Este cenário de incertezas tem feito com que grandes produtores de celulose de fibra curta no Brasil, Chile e Uruguai adotem uma postura cautelosa, aguardando mais clareza sobre o impacto das tarifas em seus clientes chineses e europeus.
Por outro lado, a redistribuição dos fluxos comerciais pode beneficiar produtores latino-americanos. Enquanto os EUA e a China impõem tarifas crescentes entre si, fabricantes de papel e celulose da região possuem uma oportunidade de preencher lacunas de fornecimento em ambos os mercados.
BRASIL COMO FORNECEDOR ESTRATÉGICO
O Brasil, como um dos maiores produtores mundiais de celulose de fibra curta, está em posição privilegiada neste novo cenário geopolítico. Da mesma forma que o setor agrícola brasileiro tem se beneficiado da guerra tarifária – com aumento de 33% nas exportações de carne bovina para a China no primeiro trimestre de 2025 – a indústria papeleira pode encontrar novas oportunidades.
De acordo com a Indústria Brasileira de Árvores (IBÁ), o mercado de papel e celulose no Brasil obteve uma receita bruta de R$ 260 bilhões em 2022, com crescimento de 6,3% em relação ao ano anterior. A guerra tarifária pode acelerar esta tendência, especialmente para o segmento de celulose de fibra curta, onde o Brasil possui vantagens competitivas.
DESAFIOS LOGÍSTICOS PERSISTEM
Apesar das oportunidades, gargalos logísticos continuam sendo um desafio para o setor papeleiro latino-americano.

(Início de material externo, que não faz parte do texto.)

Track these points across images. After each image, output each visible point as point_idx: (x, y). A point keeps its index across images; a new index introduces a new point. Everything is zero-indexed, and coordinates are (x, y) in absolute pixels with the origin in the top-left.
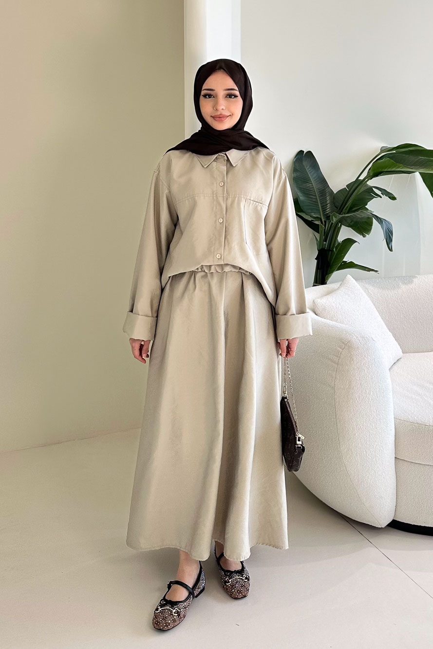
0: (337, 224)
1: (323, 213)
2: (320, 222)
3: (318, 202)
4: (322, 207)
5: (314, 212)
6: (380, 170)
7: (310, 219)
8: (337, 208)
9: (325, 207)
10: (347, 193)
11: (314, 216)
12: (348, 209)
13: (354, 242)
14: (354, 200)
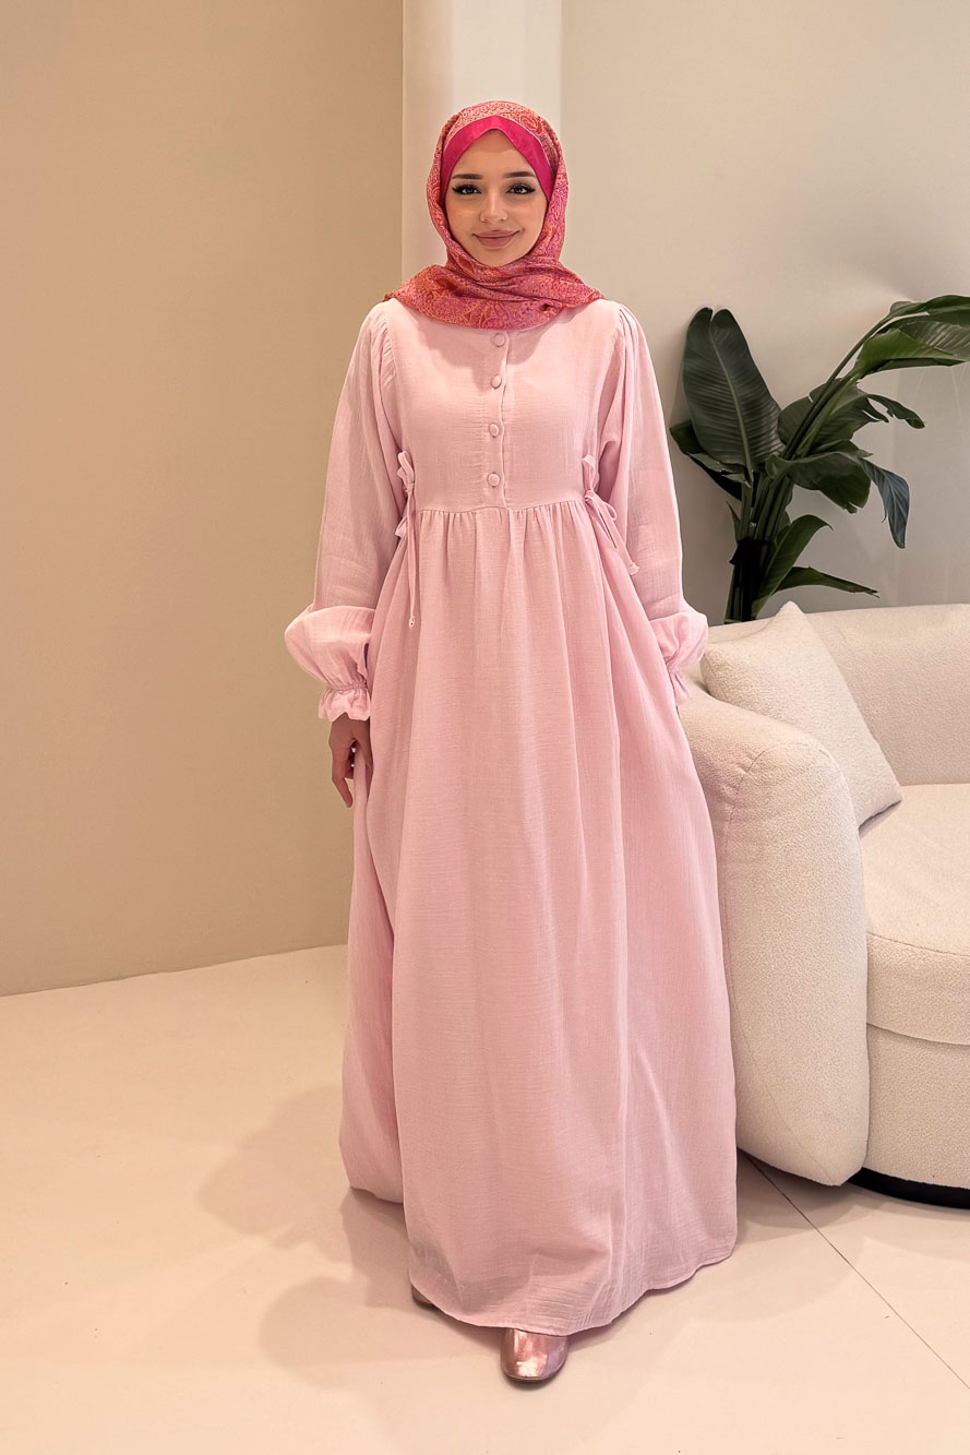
0: (783, 479)
1: (751, 455)
2: (743, 476)
3: (740, 431)
4: (749, 440)
5: (732, 453)
6: (882, 357)
7: (719, 468)
8: (785, 443)
9: (756, 443)
10: (811, 406)
11: (728, 462)
12: (808, 447)
13: (823, 524)
14: (824, 425)
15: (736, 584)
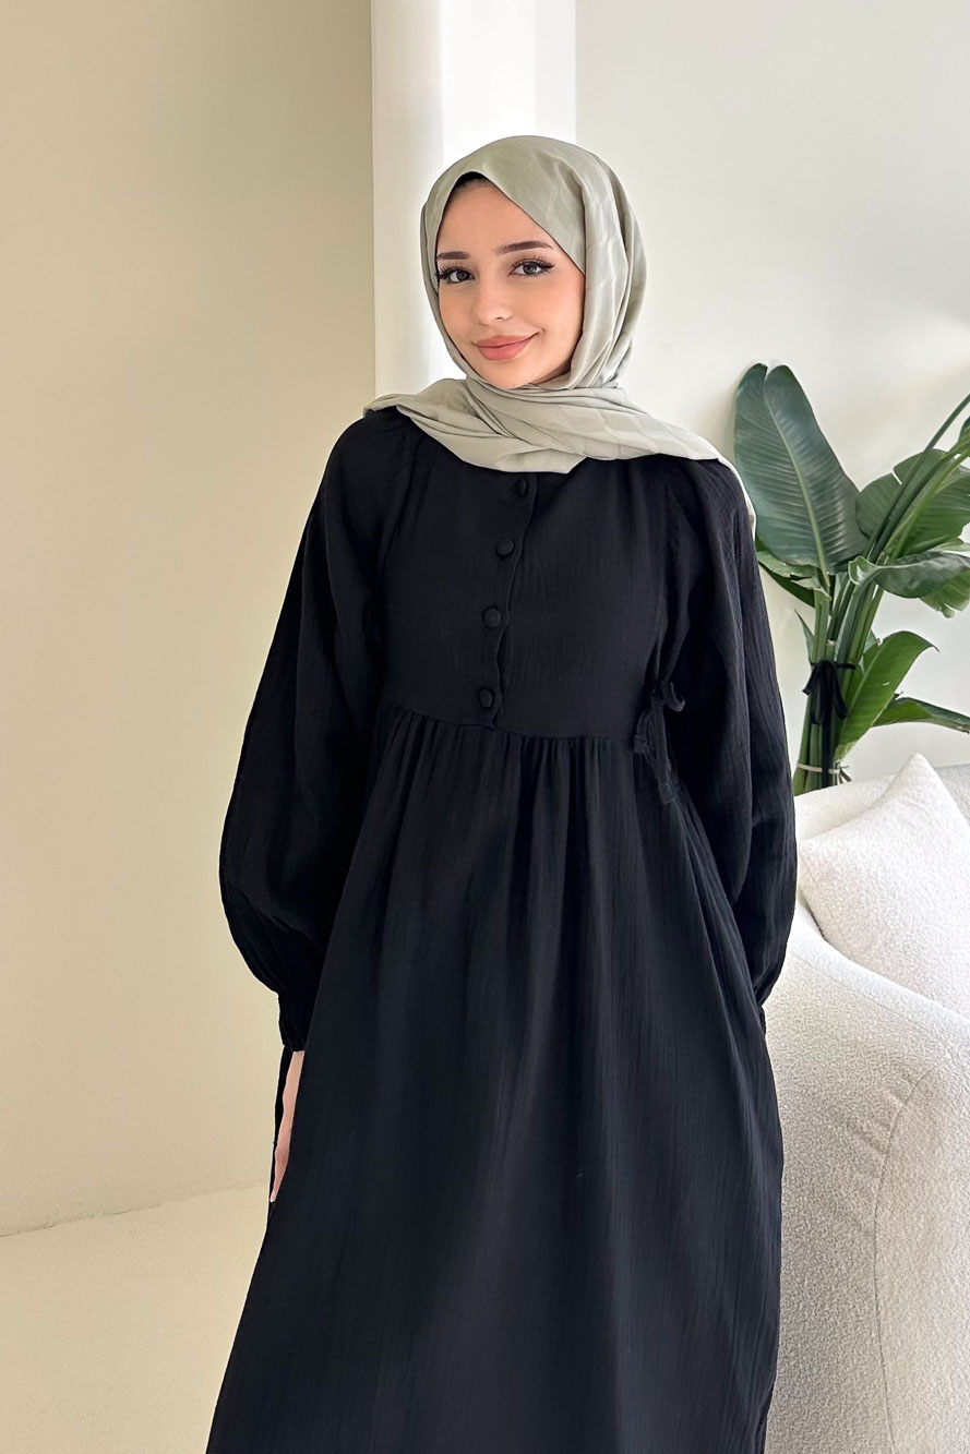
0: (868, 587)
1: (826, 552)
2: (816, 580)
3: (810, 523)
4: (821, 533)
5: (798, 551)
8: (868, 537)
9: (831, 536)
10: (896, 493)
11: (801, 562)
13: (923, 644)
14: (921, 515)
15: (811, 719)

A capacidade dos portos brasileiros ainda é limitada frente ao potencial aumento das exportações. No entanto, especialistas apontam que o atual cenário geopolítico pode atrair investimentos estrangeiros em infraestrutura, facilitando o escoamento da produção.
O momento também exige que as empresas do setor diversifiquem seus fornecedores, invistam em automação e digitalização, e fortaleçam suas cadeias de suprimentos para aumentar a resiliência frente às turbulências do comércio global.
ENCONTRO ESTRATÉGICO EM BRASÍLIA
A importância deste novo cenário é evidenciada pela visita da cúpula do Ministério da Agricultura e Assuntos Rurais da China ao Brasil, programada para esta semana em Brasília, nos dias 16 e 17 de abril. A comitiva chinesa, liderada pelo vice-ministro Zhang Zhili, terá encontros com o ministro da Agricultura e Pecuária, Carlos Fávaro, para discutir cooperação bilateral.
Embora o foco principal seja o setor agrícola, o encontro também discutirá infraestrutura logística e comércio, temas de interesse direto para a indústria papeleira. A visita ocorre no contexto da intensificação da guerra tarifária e pode abrir portas para novos acordos comerciais envolvendo o setor de papel e celulose.
PERSPECTIVAS PARA O SETOR
Analistas projetam que o mercado global de papel e celulose atingirá US$ 377,58 bilhões até 2029, impulsionado por avanços tecnológicos e mudanças nos comportamentos dos consumidores. As empresas latino-americanas, como a brasileira Suzano e a chilena Arauco, estão bem-posicionadas para capturar parte deste crescimento, especialmente se conseguirem se beneficiar da redefinição das rotas comerciais provocada pela guerra tarifária.
No entanto, o setor deve permanecer atento às rápidas mudanças no cenário geopolítico e preparado para ajustar suas estratégias. Como alertou o presidente chinês, Xi Jinping, “não há vencedor numa guerra de tarifas, e ir contra o mundo levará ao isolamento” – uma reflexão que ressalta a volatilidade do atual momento e a necessidade de planejamento estratégico para o setor papeleiro latino-americano.